Он первым делом просмотрел свежий номер «Енисея». Потом подошел к печнику, старому человеку, у которого седые пропыленные волосы были поверх ушей прижаты к круглой и лобастой голове узеньким ремешком; поздоровавшись, поднял кирпич, обожженный до зеленоватого глянца, и постучал о него козонками правой руки:
— Звенит!
— Как чугунна-ай! — отозвался печник, обтер руки о дырявый фартук и, устало опустившись на основание печки, объяснил: — Для топки такой ладят, штоб не изгорал. А для дымохода — другой.
— Обычный красный?
— И красный не весь одинаковый. Есть ломкой, есть податливой. Как мне надо, так я и обтешу его. Сызмальства обучен. Сколь домов сложил — счету нет.
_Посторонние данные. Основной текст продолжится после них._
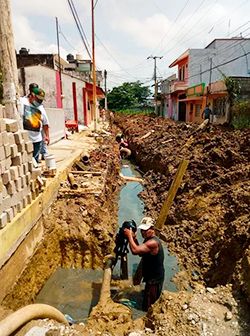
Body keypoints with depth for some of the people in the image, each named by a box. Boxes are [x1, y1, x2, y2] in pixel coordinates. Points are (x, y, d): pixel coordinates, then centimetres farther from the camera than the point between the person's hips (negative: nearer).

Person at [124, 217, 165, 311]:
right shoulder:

Владимир Ильич взял стул и подсел к старику. Тот продолжал рассказывать:
— Меня, бывало, подрядчики наперехват зазывали на работу. Знали, что я по картинке — по чертежу ихнему — все сложу в точности. Любой свод над окнами, любой узор по фасаду. Все гладенько, в самый аккурат. Со стороны поглядишь — дом смеется, чистенький да веселенький, ровно его из воска вылепили. Вот как, мил человек! Хоть сейчас пройди по улицам да посмотри на обе стороны. Стоят купечески дома. И все кирпичики моим мастерком обихожены, к своему месту пригнаны.
— Всю жизнь купцам дома строил, а сам богатым не стал.
— С чего мне было богатеть-то? Говорят, от трудов праведных не наживешь палат каменных. А мое богачество, — указал глазами на свои широкие ладони, — вот оно! Рукомеслом зовется!
— Ну, а еще что вам приходилось строить? Тюрьмы?
— Нет. — Старик, покрутив головой, перекрестился. — Бог миловал. Я к казенным подрядчикам не наймовался. А церкви ставил. И больше всего изукрашивал колокольни. Кирпич брал звонкой. Теперь, ковда мимо иду, погляжу вверх — шапка свалится, а я не чую. В большой колокол вдарят — мне мерещится, што каждый кирпичик гудит, свой голос подает.